Remember, The grass is always greener on the other side


----------



## Final (Dec 5, 2011)

Patricia B. Pina said:


> Remember, The grass is always greener on the other side


are you trying to tell me that if i do ill be happier and in a better place, or that i should stick it out that it is bound to be better? because i feel like she is draining my life


----------



## uphillbattle (Aug 17, 2011)

Sorry man, I can tell you now that it is hard as hell to get someone like that to change. If I knew then what I know now I would have ran for the hills and never looked back. Unfortunitly you are now married, at that point you should atleast give her a chance to change.


----------



## Final (Dec 5, 2011)

uphillbattle said:


> Sorry man, I can tell you now that it is hard as hell to get someone like that to change.

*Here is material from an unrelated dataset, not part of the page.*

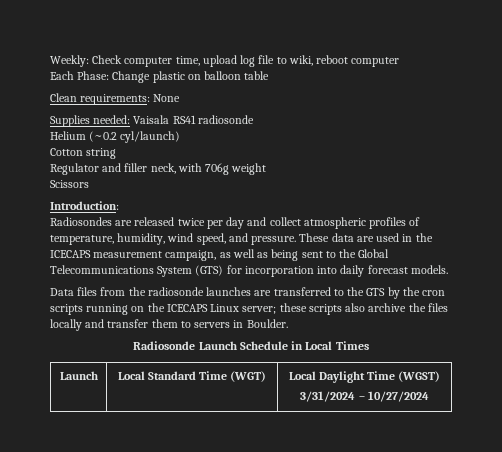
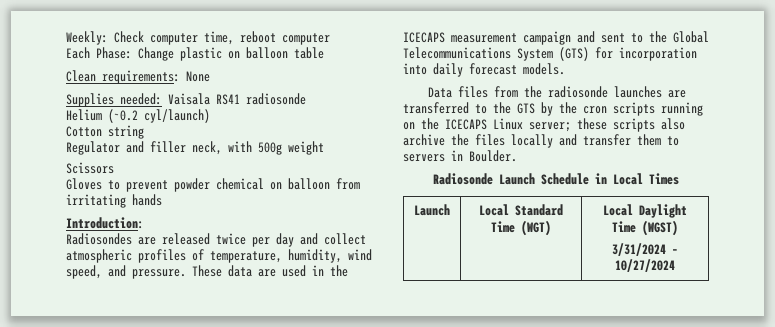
[202,55,313,67] upload log file to wiki, -> (234, 38) none
[205,163,230,175] 706g -> [258,142,282,155] 500g
(89, 184) none -> [66,178,360,192] [66,194,162,208] // Gloves to prevent powder chemical on balloon from irritating hands
[165,249,299,261] campaign, as well as being -> [523,31,595,45] campaign and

If I knew then what I know now I would have ran for the hills and never looked back. Unfortunitly you are now married, at that point you should atleast give her a chance to change.


its all good, i plan on letting it drag out tell after the holidays and give her a chance to change, if she don't then ill pull up a lawyer and have the paper work drawn out... i just hate feeling like my life don't matter and im just a slave...


----------



## Schill (Dec 7, 2011)

Tell her you feel like you're depressed and tell her what you think about her. Maybe wait til after the holidays, if you can. If you feel like it could all crash and burn (you blowing up or something) then you gotta talk now.

Either way... do things you enjoy doing.. don't worry about the wife so much.. if she doesnt wanna go somewhere, go yourself. It's your holiday time as well.. spend time with friends, family or just even go see a movie or something yourself when you need to get away.


----------